Take all those good things we like—food, music, whatever. It’s only “Southern” if you insist on creating a concept called “Southern” and mashing all the things you like into it. Some of it is from say the Appalachian region, which bleeds into non-Southern areas. Some of it is Carolina Coastal or Bayou or creole or West Texas or whatever, each of which leaves out most of the South. None of it is really “Southern.” The only thing that actually unifies the conceptual South is slavery, treason, and Jim Crow. All those admirable things can be defined in different ways. Or better yet, just “American,” because many of those things actually stretch into the North or Midwest or West, like Blues or Jazz or barbecue. The “South” is a dispensable concept. And no one need celebrate it. Celebrate New Orleans culture or American culture or Western culture if something needs celebrating. The South is unnecessary and we need nothing to represent it.

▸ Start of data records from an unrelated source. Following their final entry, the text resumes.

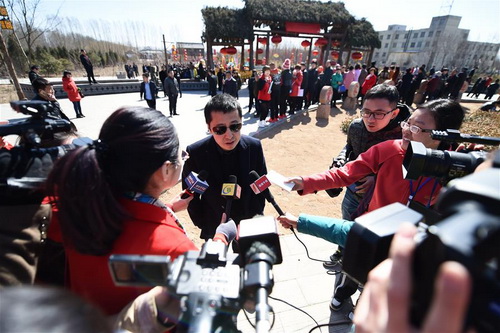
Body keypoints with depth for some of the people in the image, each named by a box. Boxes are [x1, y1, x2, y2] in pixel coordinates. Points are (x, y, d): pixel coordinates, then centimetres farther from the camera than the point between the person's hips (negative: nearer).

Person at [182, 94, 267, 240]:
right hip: (214, 226, -1)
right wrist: (203, 224, -8)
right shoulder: (195, 153, -23)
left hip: (248, 223, 2)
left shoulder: (254, 147, -18)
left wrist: (254, 216, -6)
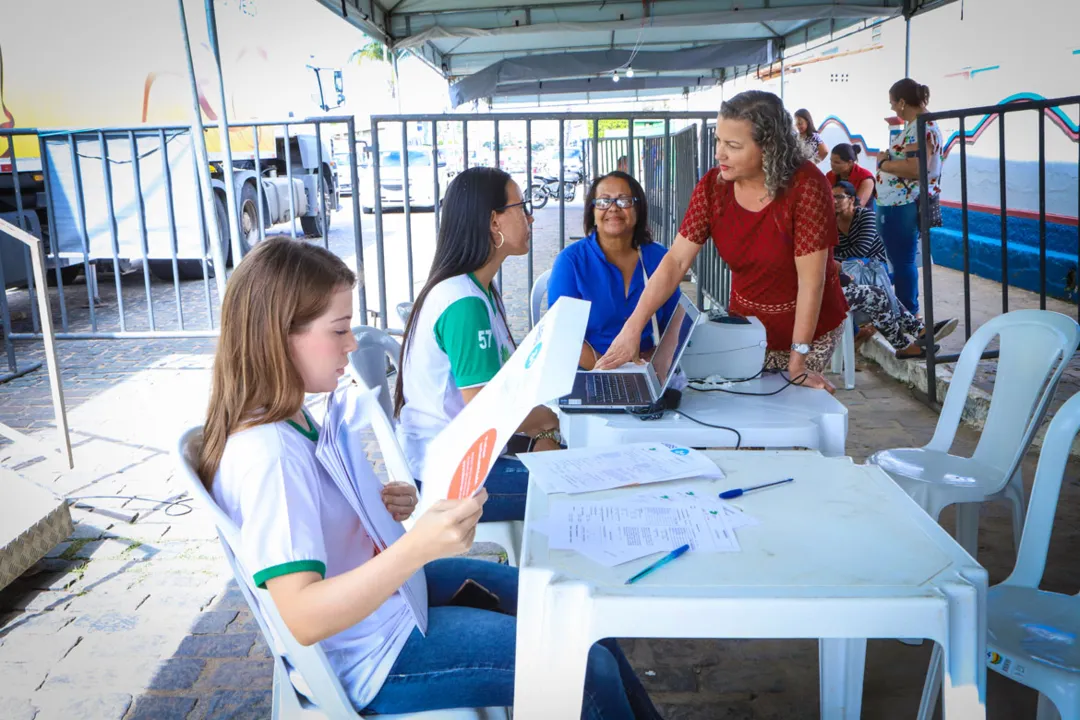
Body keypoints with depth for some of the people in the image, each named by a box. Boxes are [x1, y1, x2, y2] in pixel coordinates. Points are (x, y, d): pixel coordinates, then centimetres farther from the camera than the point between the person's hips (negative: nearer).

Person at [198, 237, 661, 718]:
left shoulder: (282, 419, -1)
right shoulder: (269, 454, -31)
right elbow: (302, 617, -35)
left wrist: (373, 507, -4)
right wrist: (416, 547, -46)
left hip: (383, 586, 10)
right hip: (373, 659, -10)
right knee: (592, 672, -9)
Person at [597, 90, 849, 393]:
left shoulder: (805, 186, -25)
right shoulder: (713, 185, -12)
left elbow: (810, 279, -24)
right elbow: (676, 261, -14)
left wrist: (798, 361, -22)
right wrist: (633, 328, -24)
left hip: (809, 326, -4)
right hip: (747, 322, 4)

Clearly, like the rest of America, they haven’t, so they’d be celebrating a falsehood.
I wonder whether everybody’s actually talking about the same emotion.
Because, to me, pride in one’s own community is most definitely separable from denigration of other humans.
I have no problem whatsoever being proud of how I think my family or my community did or does something well, while simultaneously recognizing that others also do things well, and may do that same thing as well or even better than my group does.
If I think it’s great that my culture managed to make such great food out of what were at the time the cheapest ingredients, I don’t see any way in which that requires me to think either that mine was the only culture that did that (it obviously isn’t), or to think that a culture that made great food out of expensive ingredients didn’t also make great food.
If I praise jazz, that isn’t putting down Beethoven. Or vice versa. Why on earth should it be?
Yes, there are people whose sense of pride rests on putting somebody else down. But that type of pride isn’t the only thing the word means. I think the version that involves putting others down actually rests on insecurity, not on what I would call genuine pride. People who are confident that their pride’s on solid ground don’t need to put anybody else down to prove it.
Seriously? None of them? Not a single one?
Agreement. One can celebrate individuality as well as celebrate diversity. One can love Irish folk dancing, without having to apologize for The Troubles. We can focus on the good, and do our best to turn our backs on the bad.
(At the same time, “Never Forget.”)
Wasn’t it Winston Churchill who said that?
As far as the Southern writers of literature prior to the 20th century, I can’t believe no one mentioned Mark Twain .
“Not as horrifically bad as it used to be” is nothing to be proud of.
To the extent that we as a society have progressed, there’s no justification for defining that progress as having happened in “the South.”